Thorough screening and early intervention correlates with positive health outcomes in pretty much all health conditions. For example, early detection of common conditions such as high blood pressure, type 2 diabetes, and cancer can allow for quicker treatment, better prognosis, and (in the case of many chronic diseases) behaviour modifications that can mitigate the impact of the condition or even address it entirely. While there is no cure for HIV, early diagnosis has multiple benefits to a person’s wellbeing.
According to the UK’s Health Protection Agency, over half of people diagnosed HIV positive in the UK are diagnosed at a late stage of infection and over a quarter are diagnosed when already severely immunocompromised. When a person is diagnosed late, it means that it will be more difficult and more costly for them to return to normal immune function.

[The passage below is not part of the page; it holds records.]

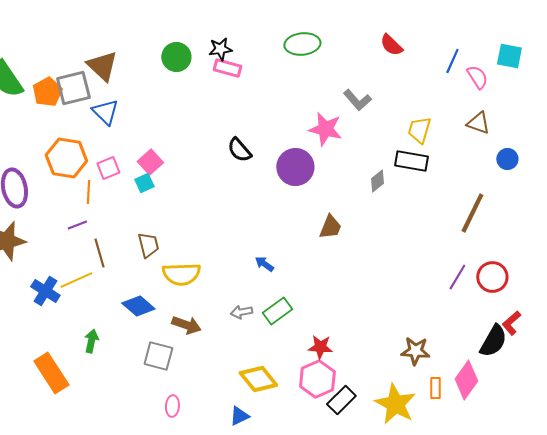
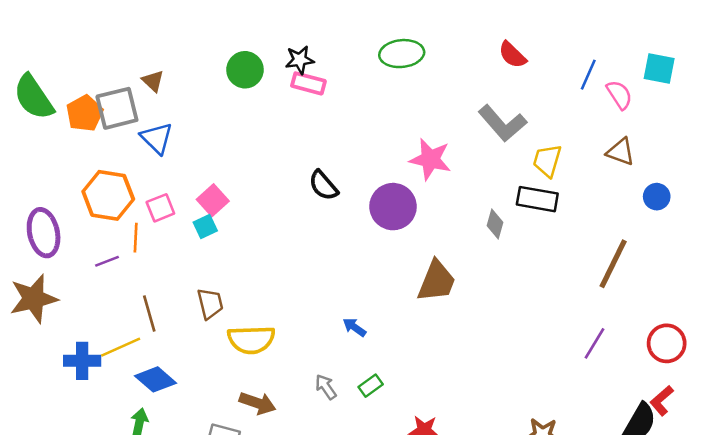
brown triangle: (102, 66) -> (153, 81), size x0.6
gray L-shape: (357, 100) -> (502, 123), moved, size x1.4
gray diamond: (377, 181) -> (495, 224), turned -35
purple line: (77, 225) -> (107, 261), moved
brown trapezoid: (330, 227) -> (437, 281), size x1.4
red circle: (492, 277) -> (667, 343), moved
blue cross: (45, 291) -> (82, 361), turned -32
blue diamond: (138, 306) -> (155, 379), moved
green rectangle: (277, 311) -> (371, 386), size x0.7
gray arrow: (241, 312) -> (326, 387), turned 65

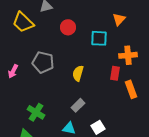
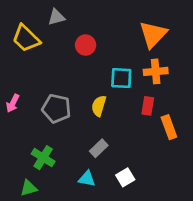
orange triangle: (119, 19) -> (153, 34), size x1.6
cyan square: (99, 38) -> (121, 78), moved
orange cross: (128, 55) -> (156, 71), moved
gray pentagon: (43, 62) -> (56, 109), moved

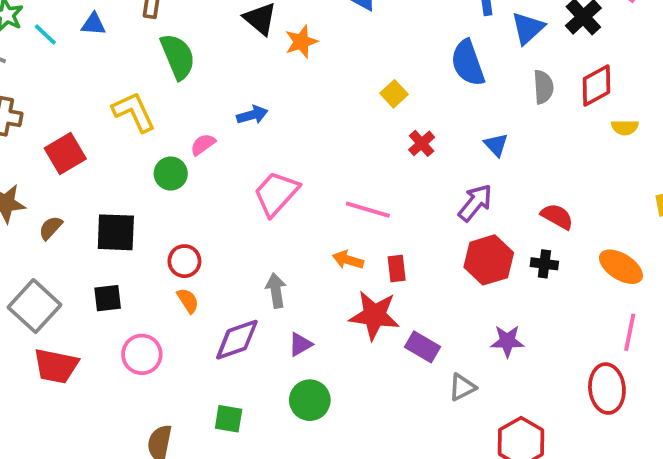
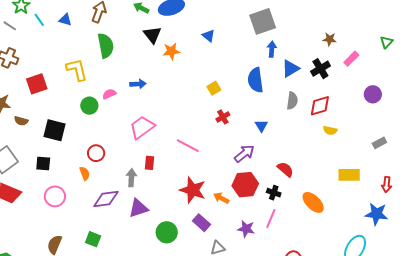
brown semicircle: (51, 228) -> (21, 121), turned -128
orange arrow: (348, 260) -> (221, 198), moved
red circle: (184, 261) -> (96, 153), moved
red rectangle: (397, 269) -> (150, 163), moved
red star: (374, 315) -> (193, 190), moved
pink line: (630, 332) -> (271, 219), moved
purple triangle: (300, 344) -> (138, 208), size x1.5
green circle: (310, 400) -> (167, 232), moved

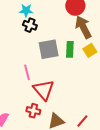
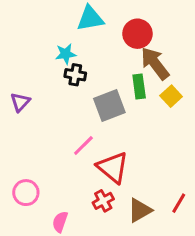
green rectangle: (70, 49) -> (139, 86), moved
pink line: (27, 72) -> (83, 146), turned 70
red cross: (33, 111) -> (103, 201), turned -32

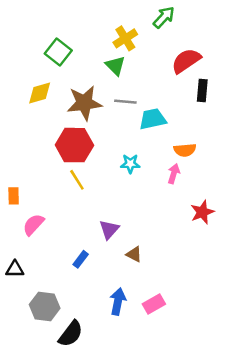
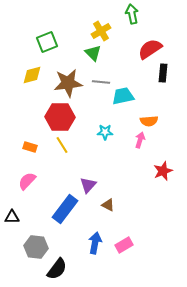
green arrow: (164, 17) -> (132, 14), turned -54
green square: (58, 52) -> (47, 42), turned 30
orange rectangle: (14, 196) -> (30, 147), moved, turned -72
blue rectangle: (81, 259) -> (65, 209), size x2.0

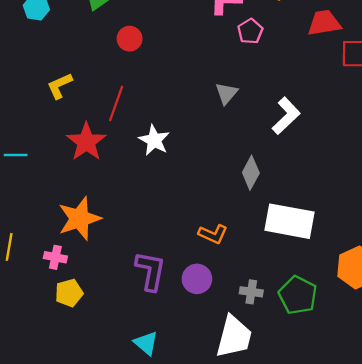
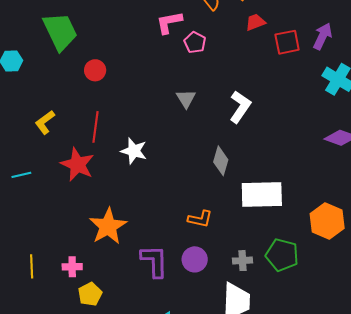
red trapezoid: (324, 23) -> (255, 22), size x0.7
cyan line: (16, 155) -> (21, 175), moved
orange star: (79, 219) -> (108, 226), moved

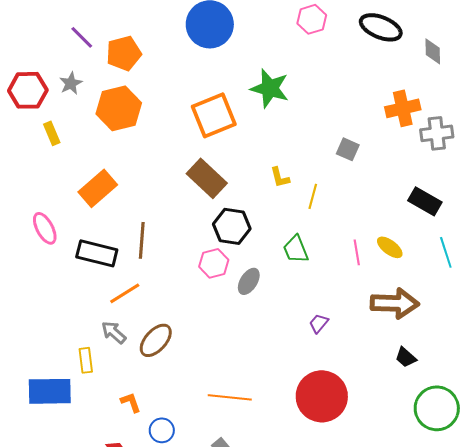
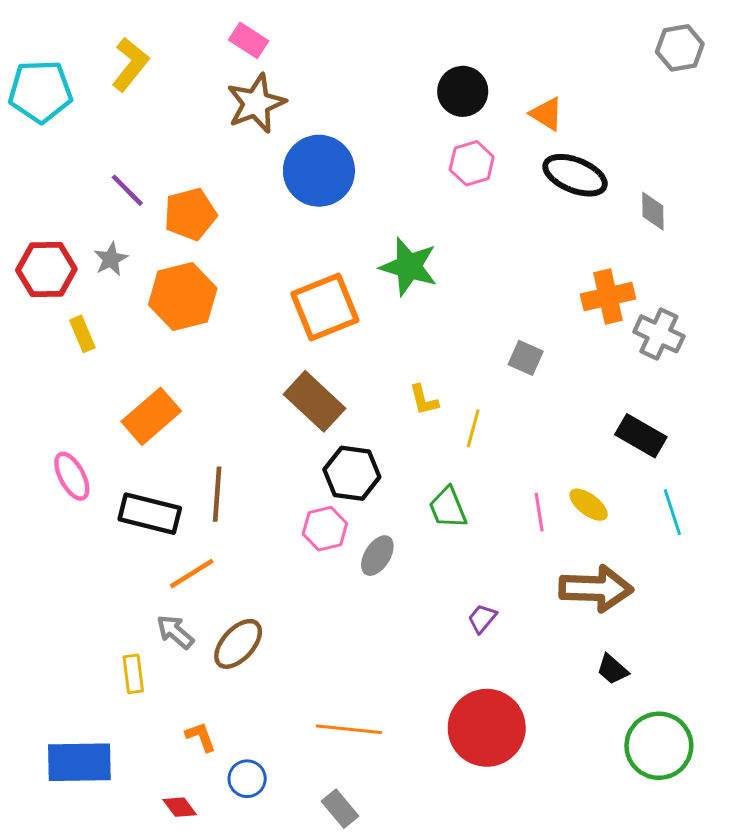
gray cross: (437, 133) -> (659, 334), turned 32
blue rectangle: (50, 391) -> (79, 762), moved

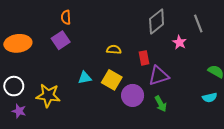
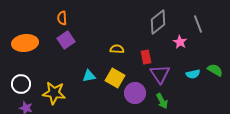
orange semicircle: (66, 17) -> (62, 18), moved
purple triangle: (159, 76) -> (160, 74), turned -45
cyan semicircle: (210, 98) -> (193, 74), moved

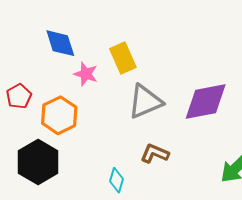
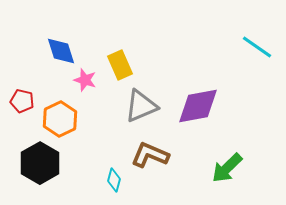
red pentagon: (19, 96) -> (22, 101), turned -30
brown L-shape: (155, 154) -> (150, 155), size x1.4

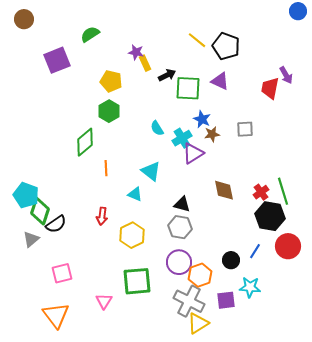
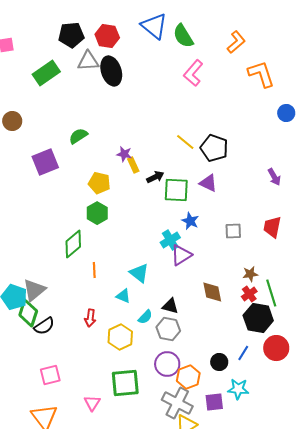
red trapezoid: (270, 88) -> (272, 227), moved
cyan semicircle: (157, 128) -> (145, 317), moved, turned -105
brown star: (212, 134) -> (250, 274), moved
gray triangle: (31, 239) -> (34, 290), moved, size x1.4

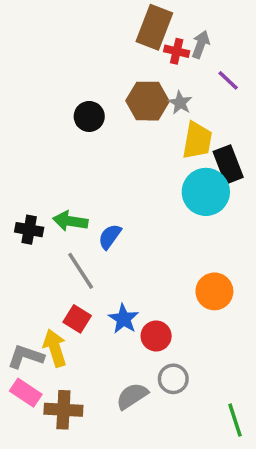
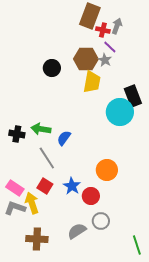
purple line: (228, 80) -> (110, 47), moved
yellow trapezoid: (197, 140) -> (92, 82), moved
orange circle: (214, 291) -> (107, 170), moved
pink rectangle: (26, 393) -> (15, 188), moved

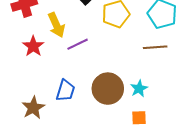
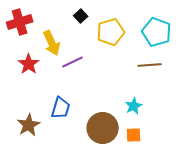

With early diagnosis, a person is more likely to have appropriate treatment, less damage to their immune system, and less chance of progressing to the point where he or she is vulnerable to opportunistic infections. A person who is living with HIV but has not yet been diagnosed HIV positive is quadruple as likely to transmit HIV to a sexual partner, therefore having clear public health implications. A third of all deaths related to HIV occur because of late diagnosis.
I shared my wonderful Grandma’s story with you today because there are some clear messages. I truly believe that if all clinicians were as informed as my grandmother’s travel health nurse and as willing to step outside of their personal comfort zones for the sake of their patients, then fewer people would be diagnosed HIV positive late, thus reducing the number of HIV transmissions and deaths due to complications of HIV.
My advice to them: be the person who is willing to ask the important questions.”